作業内容:
(a) 大阪都協定書に関する抜粋から、「橋下市長は急に兵を退きました。」で始まり「公明党の市議団もかなり、冗談っじゃないって感じなんでしょうけども(笑)。」で終わる部分を、両端の語句も含めて原文どおりに引用せよ。
(b) 大阪都協定書に関する抜粋によると、住民投票は何月何日に実施される見込みか。

抜粋:
******************************
辛坊治郎(す・またん):
大阪都協定書決定。
急転直下っていう感じです。こないだまでは公明党が反対って言ってたんで、これ議会通らないんで、そしたらもう、ほとんど潰れたも同然と思ってたら、突然、公明党が衆院選ですね、例の橋下徹、松井一郎が立候補する、しないで……多分、誰も認めてませんけども、公明党の中央本部と維新に密約があったんだと思います。
橋下市長は急に兵を退きました。
これもう、2月に大阪都の協定書を議会通すこと決まってますんで、間違いなく5月17日に住民投票ということになるでしょう。
すごい勢いですけども、これ、もしこれで大阪市が大阪都になれば、今の市会議員、全員クビですからね。
普通通らないですよこんな条例、
だって議員が自分で自分の首絞めるようなもんですもん。
議員さんには結構ドラスティックな改革ですけども(笑)。
公明党の市議団もかなり、冗談っじゃないって感じなんでしょうけども(笑)。
******************************
提供記録:

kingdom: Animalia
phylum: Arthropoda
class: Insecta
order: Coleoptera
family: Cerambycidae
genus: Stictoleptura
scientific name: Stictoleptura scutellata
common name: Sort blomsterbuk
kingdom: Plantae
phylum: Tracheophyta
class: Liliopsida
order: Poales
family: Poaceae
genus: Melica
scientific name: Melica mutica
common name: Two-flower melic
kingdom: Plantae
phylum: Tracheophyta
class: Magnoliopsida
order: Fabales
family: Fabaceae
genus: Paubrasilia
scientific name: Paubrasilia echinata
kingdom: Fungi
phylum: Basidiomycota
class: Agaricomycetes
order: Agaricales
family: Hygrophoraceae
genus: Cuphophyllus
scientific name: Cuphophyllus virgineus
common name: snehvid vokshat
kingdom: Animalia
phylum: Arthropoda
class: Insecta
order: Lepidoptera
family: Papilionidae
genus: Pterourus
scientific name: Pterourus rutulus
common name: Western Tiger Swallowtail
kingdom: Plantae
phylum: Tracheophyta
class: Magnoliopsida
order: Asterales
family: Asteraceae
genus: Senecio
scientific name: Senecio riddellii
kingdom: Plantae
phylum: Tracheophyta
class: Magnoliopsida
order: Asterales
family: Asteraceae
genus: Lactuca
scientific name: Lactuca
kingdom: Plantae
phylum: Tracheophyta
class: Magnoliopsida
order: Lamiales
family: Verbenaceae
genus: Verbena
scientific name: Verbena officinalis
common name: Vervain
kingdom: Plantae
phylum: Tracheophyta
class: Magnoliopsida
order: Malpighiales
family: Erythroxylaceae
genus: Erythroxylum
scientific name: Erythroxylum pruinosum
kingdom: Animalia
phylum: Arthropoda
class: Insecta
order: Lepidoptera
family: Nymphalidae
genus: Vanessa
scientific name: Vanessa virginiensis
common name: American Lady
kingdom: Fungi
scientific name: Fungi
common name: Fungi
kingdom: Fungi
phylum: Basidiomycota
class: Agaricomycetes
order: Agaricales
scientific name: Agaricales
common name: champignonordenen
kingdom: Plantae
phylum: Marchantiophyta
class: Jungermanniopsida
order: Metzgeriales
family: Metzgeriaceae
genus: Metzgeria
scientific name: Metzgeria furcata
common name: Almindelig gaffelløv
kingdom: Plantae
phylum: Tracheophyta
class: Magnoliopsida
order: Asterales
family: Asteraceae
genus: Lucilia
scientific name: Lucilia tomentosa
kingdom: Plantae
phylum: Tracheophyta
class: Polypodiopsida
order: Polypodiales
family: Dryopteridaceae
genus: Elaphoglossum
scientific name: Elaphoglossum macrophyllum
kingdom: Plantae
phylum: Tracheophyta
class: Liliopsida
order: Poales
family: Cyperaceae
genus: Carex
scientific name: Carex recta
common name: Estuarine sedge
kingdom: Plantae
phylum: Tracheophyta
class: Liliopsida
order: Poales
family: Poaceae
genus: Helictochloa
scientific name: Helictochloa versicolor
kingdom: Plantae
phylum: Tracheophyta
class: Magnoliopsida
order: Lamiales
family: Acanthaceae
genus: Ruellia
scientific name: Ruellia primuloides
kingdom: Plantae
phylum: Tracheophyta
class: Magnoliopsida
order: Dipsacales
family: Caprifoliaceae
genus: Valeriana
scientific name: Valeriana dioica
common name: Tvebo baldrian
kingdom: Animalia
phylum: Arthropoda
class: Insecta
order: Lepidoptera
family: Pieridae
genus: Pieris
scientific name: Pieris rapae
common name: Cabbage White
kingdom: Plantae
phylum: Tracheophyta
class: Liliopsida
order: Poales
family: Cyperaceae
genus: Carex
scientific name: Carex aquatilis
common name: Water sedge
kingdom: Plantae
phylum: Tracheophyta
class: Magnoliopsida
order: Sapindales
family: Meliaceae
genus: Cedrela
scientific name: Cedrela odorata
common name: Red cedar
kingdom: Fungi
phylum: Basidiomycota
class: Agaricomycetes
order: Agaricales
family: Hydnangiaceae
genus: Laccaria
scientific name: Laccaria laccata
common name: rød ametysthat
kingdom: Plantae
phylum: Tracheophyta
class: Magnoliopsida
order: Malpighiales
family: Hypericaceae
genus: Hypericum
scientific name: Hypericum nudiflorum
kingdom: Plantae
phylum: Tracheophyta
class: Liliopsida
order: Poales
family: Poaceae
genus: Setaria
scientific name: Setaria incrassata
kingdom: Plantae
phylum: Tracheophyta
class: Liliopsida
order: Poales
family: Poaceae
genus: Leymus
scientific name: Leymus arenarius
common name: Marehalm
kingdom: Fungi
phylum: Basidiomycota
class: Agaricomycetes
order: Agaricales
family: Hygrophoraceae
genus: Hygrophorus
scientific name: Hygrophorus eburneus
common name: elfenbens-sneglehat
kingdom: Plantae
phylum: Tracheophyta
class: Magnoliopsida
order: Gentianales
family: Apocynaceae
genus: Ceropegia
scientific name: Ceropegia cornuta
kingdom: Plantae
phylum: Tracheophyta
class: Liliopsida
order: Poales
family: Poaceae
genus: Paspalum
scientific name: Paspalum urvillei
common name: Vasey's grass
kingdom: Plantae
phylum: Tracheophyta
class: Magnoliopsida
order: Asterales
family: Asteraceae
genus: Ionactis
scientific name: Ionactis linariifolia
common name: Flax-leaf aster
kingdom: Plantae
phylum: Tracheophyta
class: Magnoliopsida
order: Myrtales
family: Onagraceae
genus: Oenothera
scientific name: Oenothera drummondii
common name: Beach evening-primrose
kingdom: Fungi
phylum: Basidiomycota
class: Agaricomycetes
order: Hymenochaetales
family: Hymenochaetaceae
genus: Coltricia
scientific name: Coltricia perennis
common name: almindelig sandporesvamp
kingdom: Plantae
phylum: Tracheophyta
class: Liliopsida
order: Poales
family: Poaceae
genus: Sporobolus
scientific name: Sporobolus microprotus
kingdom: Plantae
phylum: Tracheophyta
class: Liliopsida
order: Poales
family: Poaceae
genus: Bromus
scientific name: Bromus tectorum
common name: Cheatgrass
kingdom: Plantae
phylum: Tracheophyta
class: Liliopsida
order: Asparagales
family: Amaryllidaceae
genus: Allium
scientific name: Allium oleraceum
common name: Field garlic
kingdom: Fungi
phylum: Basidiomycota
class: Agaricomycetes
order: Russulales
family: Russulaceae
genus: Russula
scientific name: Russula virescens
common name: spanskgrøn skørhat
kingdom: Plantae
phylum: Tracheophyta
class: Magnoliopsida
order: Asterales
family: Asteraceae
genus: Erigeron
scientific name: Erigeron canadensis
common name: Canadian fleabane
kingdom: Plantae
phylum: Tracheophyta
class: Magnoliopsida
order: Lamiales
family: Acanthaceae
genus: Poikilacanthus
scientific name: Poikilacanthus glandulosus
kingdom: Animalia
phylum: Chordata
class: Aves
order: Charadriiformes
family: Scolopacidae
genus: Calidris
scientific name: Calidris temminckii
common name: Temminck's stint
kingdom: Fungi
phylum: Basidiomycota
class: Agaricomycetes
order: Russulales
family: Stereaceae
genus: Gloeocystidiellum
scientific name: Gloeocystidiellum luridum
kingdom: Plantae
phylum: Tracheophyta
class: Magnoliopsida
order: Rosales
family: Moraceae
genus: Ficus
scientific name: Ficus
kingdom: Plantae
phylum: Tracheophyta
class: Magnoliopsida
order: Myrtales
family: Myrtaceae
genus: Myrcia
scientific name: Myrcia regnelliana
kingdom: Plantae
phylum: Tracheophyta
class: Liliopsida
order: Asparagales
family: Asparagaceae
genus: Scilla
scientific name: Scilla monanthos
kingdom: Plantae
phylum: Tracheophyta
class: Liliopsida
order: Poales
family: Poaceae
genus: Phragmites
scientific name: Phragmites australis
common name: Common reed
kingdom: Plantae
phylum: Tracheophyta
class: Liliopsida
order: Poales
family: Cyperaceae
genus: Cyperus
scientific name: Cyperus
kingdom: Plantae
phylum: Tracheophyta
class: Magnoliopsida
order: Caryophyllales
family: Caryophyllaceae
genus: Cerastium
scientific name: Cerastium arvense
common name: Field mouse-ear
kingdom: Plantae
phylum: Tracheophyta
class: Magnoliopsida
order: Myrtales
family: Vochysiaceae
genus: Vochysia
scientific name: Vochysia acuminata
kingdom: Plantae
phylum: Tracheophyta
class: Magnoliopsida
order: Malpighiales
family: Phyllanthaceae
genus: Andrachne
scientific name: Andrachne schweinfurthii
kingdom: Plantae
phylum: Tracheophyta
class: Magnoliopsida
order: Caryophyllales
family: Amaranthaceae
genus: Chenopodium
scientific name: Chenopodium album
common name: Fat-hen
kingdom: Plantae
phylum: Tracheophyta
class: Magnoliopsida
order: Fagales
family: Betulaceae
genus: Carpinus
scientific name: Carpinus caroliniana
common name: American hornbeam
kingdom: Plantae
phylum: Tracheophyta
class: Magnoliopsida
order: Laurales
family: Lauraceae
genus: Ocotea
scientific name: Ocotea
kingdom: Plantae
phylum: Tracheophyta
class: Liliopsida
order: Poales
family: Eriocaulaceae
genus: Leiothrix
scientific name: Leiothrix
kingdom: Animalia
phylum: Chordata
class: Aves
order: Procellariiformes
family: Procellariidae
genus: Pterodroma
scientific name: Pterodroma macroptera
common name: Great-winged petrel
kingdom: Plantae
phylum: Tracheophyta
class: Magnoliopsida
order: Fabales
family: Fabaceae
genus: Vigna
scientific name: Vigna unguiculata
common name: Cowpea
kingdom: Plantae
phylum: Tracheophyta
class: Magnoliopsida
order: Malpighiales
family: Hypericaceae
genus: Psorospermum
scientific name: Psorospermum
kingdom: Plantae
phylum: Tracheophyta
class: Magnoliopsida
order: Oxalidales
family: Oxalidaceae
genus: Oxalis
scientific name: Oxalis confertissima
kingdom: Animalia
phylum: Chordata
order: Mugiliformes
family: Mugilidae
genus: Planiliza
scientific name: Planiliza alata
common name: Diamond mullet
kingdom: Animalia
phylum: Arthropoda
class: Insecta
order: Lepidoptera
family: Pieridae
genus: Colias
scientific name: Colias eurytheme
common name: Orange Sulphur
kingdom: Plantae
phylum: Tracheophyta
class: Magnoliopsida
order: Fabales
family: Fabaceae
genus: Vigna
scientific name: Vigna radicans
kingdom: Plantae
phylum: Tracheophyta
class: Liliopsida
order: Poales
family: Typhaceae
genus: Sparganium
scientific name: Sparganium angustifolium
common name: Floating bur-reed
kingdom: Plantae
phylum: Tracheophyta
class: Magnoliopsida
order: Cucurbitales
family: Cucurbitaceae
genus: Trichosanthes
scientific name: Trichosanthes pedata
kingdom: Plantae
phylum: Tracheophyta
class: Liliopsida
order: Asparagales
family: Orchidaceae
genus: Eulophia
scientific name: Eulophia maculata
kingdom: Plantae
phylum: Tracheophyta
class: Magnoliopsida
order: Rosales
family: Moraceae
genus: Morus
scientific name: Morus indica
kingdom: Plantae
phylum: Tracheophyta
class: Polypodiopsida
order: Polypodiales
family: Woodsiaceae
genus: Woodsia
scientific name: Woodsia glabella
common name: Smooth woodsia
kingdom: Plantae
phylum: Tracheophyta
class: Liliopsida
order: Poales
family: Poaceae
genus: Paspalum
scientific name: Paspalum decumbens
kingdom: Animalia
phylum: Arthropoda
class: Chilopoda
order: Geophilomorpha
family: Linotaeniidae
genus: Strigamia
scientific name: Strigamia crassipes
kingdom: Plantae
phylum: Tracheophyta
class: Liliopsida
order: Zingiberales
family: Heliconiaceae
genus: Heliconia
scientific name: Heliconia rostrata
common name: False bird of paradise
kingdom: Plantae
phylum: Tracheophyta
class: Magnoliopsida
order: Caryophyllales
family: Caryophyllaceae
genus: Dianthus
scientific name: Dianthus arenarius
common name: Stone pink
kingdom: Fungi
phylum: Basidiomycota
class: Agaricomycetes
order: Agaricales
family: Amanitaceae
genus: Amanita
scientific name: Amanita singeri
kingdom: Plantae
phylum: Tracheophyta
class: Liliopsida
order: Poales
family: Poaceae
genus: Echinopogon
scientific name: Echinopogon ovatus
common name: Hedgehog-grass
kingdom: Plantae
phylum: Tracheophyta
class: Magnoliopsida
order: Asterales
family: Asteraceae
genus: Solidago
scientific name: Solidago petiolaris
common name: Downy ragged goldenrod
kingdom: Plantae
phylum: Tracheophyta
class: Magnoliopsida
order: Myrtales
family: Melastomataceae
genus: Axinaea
******************************
課題別回答:
(a)
橋下市長は急に兵を退きました。
これもう、2月に大阪都の協定書を議会通すこと決まってますんで、間違いなく5月17日に住民投票ということになるでしょう。
すごい勢いですけども、これ、もしこれで大阪市が大阪都になれば、今の市会議員、全員クビですからね。
普通通らないですよこんな条例、
だって議員が自分で自分の首絞めるようなもんですもん。
議員さんには結構ドラスティックな改革ですけども(笑)。
公明党の市議団もかなり、冗談っじゃないって感じなんでしょうけども(笑)。

(b) 5月17日。